= Beginning of Section =
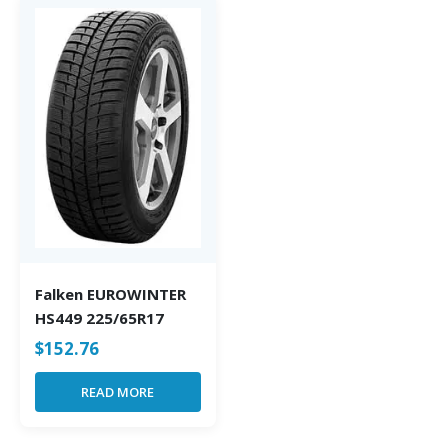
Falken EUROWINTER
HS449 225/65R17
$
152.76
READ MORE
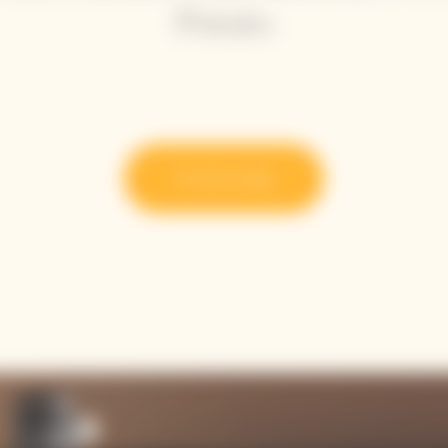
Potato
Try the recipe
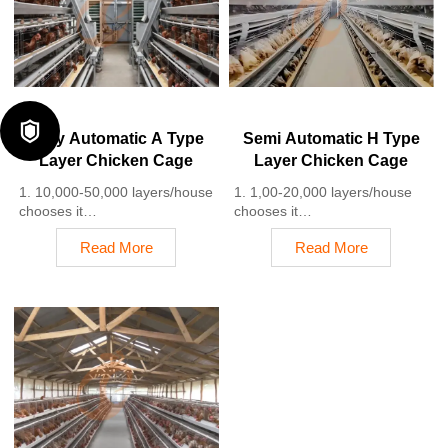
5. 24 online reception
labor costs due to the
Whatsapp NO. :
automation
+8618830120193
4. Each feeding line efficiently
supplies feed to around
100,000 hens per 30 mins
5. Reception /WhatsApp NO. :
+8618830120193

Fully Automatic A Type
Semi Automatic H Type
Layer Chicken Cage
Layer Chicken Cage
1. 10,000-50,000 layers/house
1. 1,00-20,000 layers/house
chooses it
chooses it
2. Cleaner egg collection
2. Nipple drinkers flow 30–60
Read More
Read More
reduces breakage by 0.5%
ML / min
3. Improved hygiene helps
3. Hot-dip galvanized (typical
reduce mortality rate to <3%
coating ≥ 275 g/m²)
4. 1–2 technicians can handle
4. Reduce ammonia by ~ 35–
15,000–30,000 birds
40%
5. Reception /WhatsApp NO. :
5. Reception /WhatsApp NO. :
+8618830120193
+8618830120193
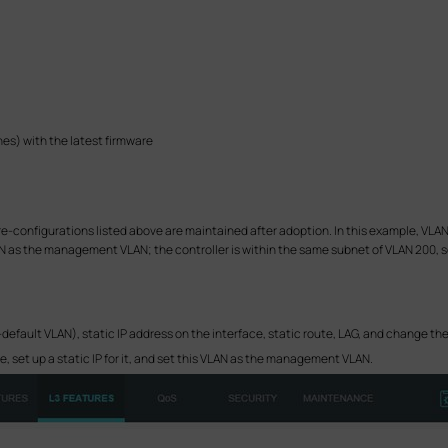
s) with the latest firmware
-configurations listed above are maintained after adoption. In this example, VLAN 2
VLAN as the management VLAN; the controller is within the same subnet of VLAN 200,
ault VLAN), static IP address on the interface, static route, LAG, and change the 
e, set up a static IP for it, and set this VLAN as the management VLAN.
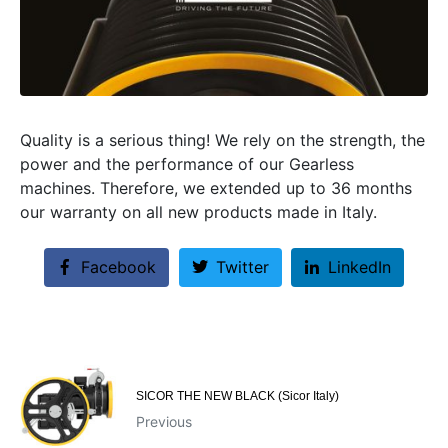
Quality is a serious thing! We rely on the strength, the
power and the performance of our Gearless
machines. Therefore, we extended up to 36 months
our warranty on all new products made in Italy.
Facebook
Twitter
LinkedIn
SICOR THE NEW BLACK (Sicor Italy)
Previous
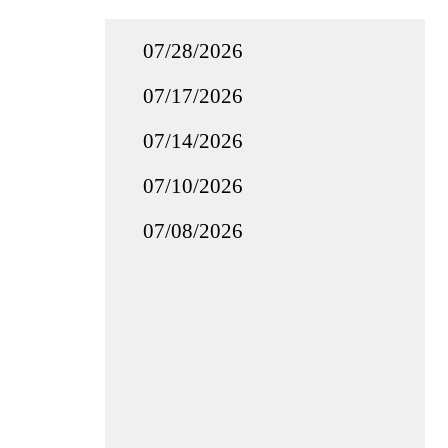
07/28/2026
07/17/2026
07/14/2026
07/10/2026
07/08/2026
= End of Section =
Reproduce the text lines from all of the items verbatim, omitting the pictures.

SOLUTION:
Falken EUROWINTER
HS449 225/65R17
$
152.76
READ MORE
Potato
Try the recipe
5. 24 online reception
labor costs due to the
Whatsapp NO. :
automation
+8618830120193
4. Each feeding line efficiently
supplies feed to around
100,000 hens per 30 mins
5. Reception /WhatsApp NO. :
+8618830120193

Fully Automatic A Type
Semi Automatic H Type
Layer Chicken Cage
Layer Chicken Cage
1. 10,000-50,000 layers/house
1. 1,00-20,000 layers/house
chooses it
chooses it
2. Cleaner egg collection
2. Nipple drinkers flow 30–60
Read More
Read More
reduces breakage by 0.5%
ML / min
3. Improved hygiene helps
3. Hot-dip galvanized (typical
reduce mortality rate to <3%
coating ≥ 275 g/m²)
4. 1–2 technicians can handle
4. Reduce ammonia by ~ 35–
15,000–30,000 birds
40%
5. Reception /WhatsApp NO. :
5. Reception /WhatsApp NO. :
+8618830120193
+8618830120193
s) with the latest firmware
-configurations listed above are maintained after adoption. In this example, VLAN 2
VLAN as the management VLAN; the controller is within the same subnet of VLAN 200,
ault VLAN), static IP address on the interface, static route, LAG, and change the 
e, set up a static IP for it, and set this VLAN as the management VLAN.
Quality is a serious thing! We rely on the strength, the
power and the performance of our Gearless
machines. Therefore, we extended up to 36 months
our warranty on all new products made in Italy.
Facebook
Twitter
LinkedIn
SICOR THE NEW BLACK (Sicor Italy)
Previous
07/28/2026
07/17/2026
07/14/2026
07/10/2026
07/08/2026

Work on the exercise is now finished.